Please recast the paragraph beginning "His film The Prisoner of St. Petersburg" in the Ian Pringle article below as a short bulleted list that keeps its main facts.

* EXTRACT *
_ _ _ _ _

- Occupation(s): Film director, producer, screenwriter
- Notable work: Romper Stomper, The Plains of Heaven

= Ian Pringle (director) =

Australian film director

Ian Pringle is an Australian film director, producer and screenwriter.

==Career==
Pringle's first feature film was The Plains of Heaven (1982). The follow-up Wrong World was nominated for the Golden Bear at the 35th Berlin International Film Festival in 1985, and won the Silver Bear for lead actress Jo Kennedy.

His film The Prisoner of St. Petersburg was screened in the Un Certain Regard section at the 1989 Cannes Film Festival. In 1991 he directed the French-Australian co-production Isabelle Eberhardt, starring Peter O'Toole and Mathilda May. Other film work includes co-producing the controversial neo-Nazi drama Romper Stomper.

As of 2012 Pringle continues to work as a script consultant, lecturer and writer. After a 22-year absence he returned to writing and directing with his 2014 Australian feature film The Legend Maker, which premiered at the 2014 Melbourne International Film Festival.

_ _ _ _ _

* RECORD SET *

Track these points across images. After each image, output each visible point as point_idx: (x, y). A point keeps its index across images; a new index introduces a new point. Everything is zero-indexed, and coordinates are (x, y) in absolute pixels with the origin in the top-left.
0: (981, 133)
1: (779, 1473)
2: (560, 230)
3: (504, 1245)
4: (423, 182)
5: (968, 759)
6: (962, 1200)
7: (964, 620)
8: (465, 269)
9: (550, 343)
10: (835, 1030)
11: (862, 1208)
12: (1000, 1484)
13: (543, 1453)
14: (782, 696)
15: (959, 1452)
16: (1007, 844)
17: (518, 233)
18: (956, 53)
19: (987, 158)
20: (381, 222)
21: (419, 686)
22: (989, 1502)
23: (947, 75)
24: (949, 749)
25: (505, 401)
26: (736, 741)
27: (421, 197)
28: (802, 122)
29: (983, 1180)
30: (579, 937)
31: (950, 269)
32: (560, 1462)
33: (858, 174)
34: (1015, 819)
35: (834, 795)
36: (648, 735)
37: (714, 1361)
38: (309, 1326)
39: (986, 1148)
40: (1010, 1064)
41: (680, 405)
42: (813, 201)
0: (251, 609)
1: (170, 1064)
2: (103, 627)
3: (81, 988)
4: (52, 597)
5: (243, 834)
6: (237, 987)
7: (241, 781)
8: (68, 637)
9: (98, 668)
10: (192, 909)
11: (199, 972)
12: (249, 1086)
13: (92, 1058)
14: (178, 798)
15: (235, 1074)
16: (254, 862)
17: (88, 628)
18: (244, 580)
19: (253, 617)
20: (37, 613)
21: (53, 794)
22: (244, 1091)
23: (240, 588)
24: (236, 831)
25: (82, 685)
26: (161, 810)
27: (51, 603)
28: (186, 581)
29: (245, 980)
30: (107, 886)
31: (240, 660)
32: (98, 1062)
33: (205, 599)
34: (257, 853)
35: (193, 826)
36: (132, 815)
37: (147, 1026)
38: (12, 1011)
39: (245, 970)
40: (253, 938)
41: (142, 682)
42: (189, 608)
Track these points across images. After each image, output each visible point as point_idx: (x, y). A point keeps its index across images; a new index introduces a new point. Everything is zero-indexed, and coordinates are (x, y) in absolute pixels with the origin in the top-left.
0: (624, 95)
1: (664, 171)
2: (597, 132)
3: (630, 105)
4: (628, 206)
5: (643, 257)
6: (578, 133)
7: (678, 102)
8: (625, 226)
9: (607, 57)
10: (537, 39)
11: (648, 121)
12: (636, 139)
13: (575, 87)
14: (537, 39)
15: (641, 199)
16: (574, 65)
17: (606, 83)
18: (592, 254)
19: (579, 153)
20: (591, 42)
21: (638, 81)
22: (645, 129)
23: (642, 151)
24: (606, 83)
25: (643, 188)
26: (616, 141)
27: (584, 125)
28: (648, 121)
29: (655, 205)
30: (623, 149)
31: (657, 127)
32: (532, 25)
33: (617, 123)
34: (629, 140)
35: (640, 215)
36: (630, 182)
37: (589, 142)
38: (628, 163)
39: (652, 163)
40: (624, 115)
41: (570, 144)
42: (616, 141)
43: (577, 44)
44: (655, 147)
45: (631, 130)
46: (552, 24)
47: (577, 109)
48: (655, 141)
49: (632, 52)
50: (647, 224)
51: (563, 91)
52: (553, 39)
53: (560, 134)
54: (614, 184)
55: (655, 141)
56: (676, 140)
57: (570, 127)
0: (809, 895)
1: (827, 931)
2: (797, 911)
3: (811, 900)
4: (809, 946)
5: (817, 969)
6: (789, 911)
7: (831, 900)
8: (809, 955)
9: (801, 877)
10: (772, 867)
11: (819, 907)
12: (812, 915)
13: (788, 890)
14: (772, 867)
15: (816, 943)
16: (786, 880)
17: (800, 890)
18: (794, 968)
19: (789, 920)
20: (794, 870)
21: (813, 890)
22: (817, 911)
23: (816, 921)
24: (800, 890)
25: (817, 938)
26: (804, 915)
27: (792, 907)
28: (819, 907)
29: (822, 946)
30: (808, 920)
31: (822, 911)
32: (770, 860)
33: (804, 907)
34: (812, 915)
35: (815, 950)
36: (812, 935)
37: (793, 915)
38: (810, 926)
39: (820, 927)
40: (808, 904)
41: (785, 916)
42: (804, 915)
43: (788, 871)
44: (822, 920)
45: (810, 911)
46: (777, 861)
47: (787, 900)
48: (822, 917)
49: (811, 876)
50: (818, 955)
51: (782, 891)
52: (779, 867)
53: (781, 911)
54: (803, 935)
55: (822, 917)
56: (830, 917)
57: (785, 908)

_ _ _ _ _

* REPLY *
- The Prisoner of St. Petersburg was screened in the Un Certain Regard section at the 1989 Cannes Film Festival.
- In 1991 Pringle directed Isabelle Eberhardt, a French-Australian co-production starring Peter O'Toole and Mathilda May.
- He also co-produced the controversial neo-Nazi drama Romper Stomper.